In the fifth grade, under the guide of Miss Green, we took spelling trips. We wrote reports on our imaginary travels. Of course we were learning how to spell. How to write. How to form sentences. Without our knowledge or permission, empathy grew for our fellow desk mates, fellow travelers, and we played ourselves into Central Junior High, a little bit wiser than Washington Elementary, a little more Lillian than Lilly.
As I finish today’s blog, I make another click on my gratitude counter, because giving thanks should be fun too. I pass her on the way out the front door, smiling, we are both a little more Lillian!
I was listening to a short story while walking yesterday. Somewhere between the farmhouse, the stranger, the shooting, the sheriff, the horses, the chase, the lost love, the death, the title revealed, my feet had climbed the Montaiguet without ever telling my breath. And it really came as no surprise, stories have always carried me.

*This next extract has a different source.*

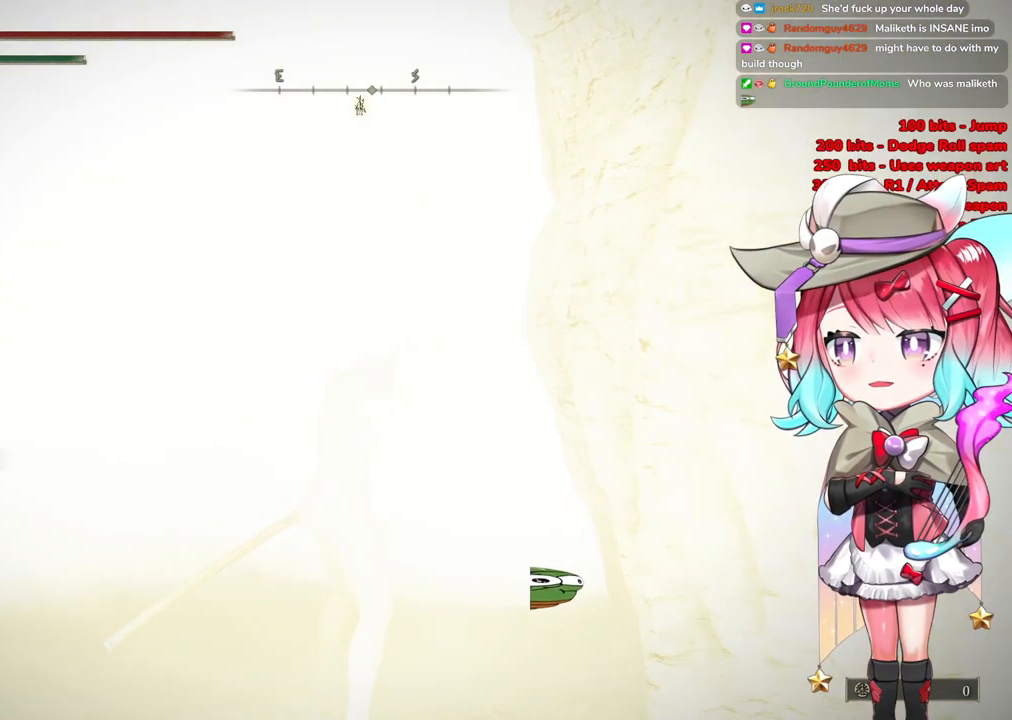
{"buttons": [], "left_stick": "up", "right_stick": "center", "events": []}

I began to learn the power of words at age five. Mrs. Strand read to us in kindergarten. I loved her for it, but I had a sense of urgency to get to the first grade where I knew we would learn to read for ourselves. I’d like to think I took my time. I’d like to think I thanked Mrs. Strand, but I can’t be sure. It was her words that launched me into the front row of Mrs. Bergstrom’s first grade class. I wanted to sit as close to her as possible. If the words she wrote on the blackboard were to travel into her pointing stick as she tapped the word on the board, and be flung into the open and wandering minds of all the wriggling 6 year olds, I wanted those words, that power, to hit me first — so even in this front row middle seat, I leaned ever forward, closer still. And I must have been breathing because I’m still here, but it felt like a year, a glorious year of inhaling.
I joyfully rode that air. Every word she gave to us, I gave to my mother in poems. When the wind was knocked out from inside of her. I, we, replaced it with the hope of each letter. Arranged them again, and again, until we were lifted. Until without our knowledge or permission, we were looking out gratitude’s vast view, and we were saved.
I don’t know if it works for everyone. But I take the chance that maybe it does. I keep writing the words daily. Bringing you inside farmhouse and classroom, on top of bicycles and mountains, on the chance that you too will forget the labor of breath, and only feel the heights reached from all that inhale.